TASK REQUIREMENTS
- a) Answer these from the circuit board write-up below, one line each:
(i) What minimum trace/space capability does the fab have?
(ii) How many instances of too-narrow copper to copper spacing did the CAM engineer report?
(iii) What resolution does the "2:4" format give?
- b) Set down the part of the circuit board write-up below that starts at the words "After your PCB" and ends after "regarding trace spacing.". Keep every word and mark unchanged.

##### SUPPLIED PASSAGE

I sent out a new circuit board design to a PCB fab house last week, but was put on hold multiple times for the reason of “insufficient copper to copper spacing”.  I have been using the same PCB fab for quite a long time, and I’m quire sure that the design was correct, at least my EDA software (Altium Design) didn’t report any error when running the DRC (design rule check). In order to triple check that my design meets the fab’s mini trace/space capability (6mil), I even increased the minimum clearance rule from 6mil to 6.1mil, which, of course, was a nightmare as I had to go through all the wiring again. It drove me nuts when I was put on hold again for the same reason, which really confused me.

The CAM engineer told me there were more than 50 instances of copper to copper spacing less than their requirement (6mil), most of which read something like 5.5 mil or 5.7mil.  The single decimal place of those numbers seems very suspicious — was the gerber file accurate enough? After going over all the parameters regarding fabrication file export, I finally figured out why:

After your PCB design is finished, you choose “File” -> “Fabrication Outputs” -> “Gerber files” to launch the CAM conversion setup. The first tab of the diagram contains the accuracy setup “Format”. As is explained, “2:3″ gives 1mil resolution,”2:4” is 0.1mil and “2:5” is 0.01mil. Apparently, if you choose “2:3” for gerber export, the decimal part of all your coordinates will be trimmed to 1mil resolution. This also means all your design is virtually moved a little bit because of the trimming, and you have no idea how the trimming is calculated, whether intelligently or not.  For sure this is going to break your restraint regarding trace spacing.

##########
##### DATA PROVIDED

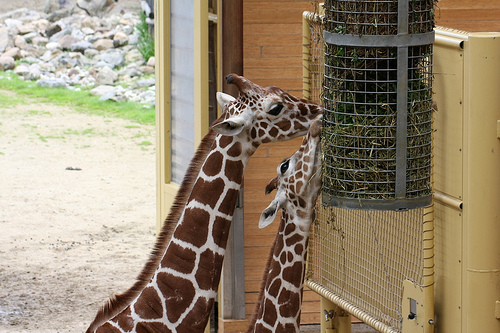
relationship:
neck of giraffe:
[264, 212, 305, 323] [99, 80, 321, 329]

##########

TASK RESULTS
- a)
(i) 6mil
(ii) More than 50
(iii) 0.1mil

- b)
After your PCB design is finished, you choose “File” -> “Fabrication Outputs” -> “Gerber files” to launch the CAM conversion setup. The first tab of the diagram contains the accuracy setup “Format”. As is explained, “2:3″ gives 1mil resolution,”2:4” is 0.1mil and “2:5” is 0.01mil. Apparently, if you choose “2:3” for gerber export, the decimal part of all your coordinates will be trimmed to 1mil resolution. This also means all your design is virtually moved a little bit because of the trimming, and you have no idea how the trimming is calculated, whether intelligently or not.  For sure this is going to break your restraint regarding trace spacing.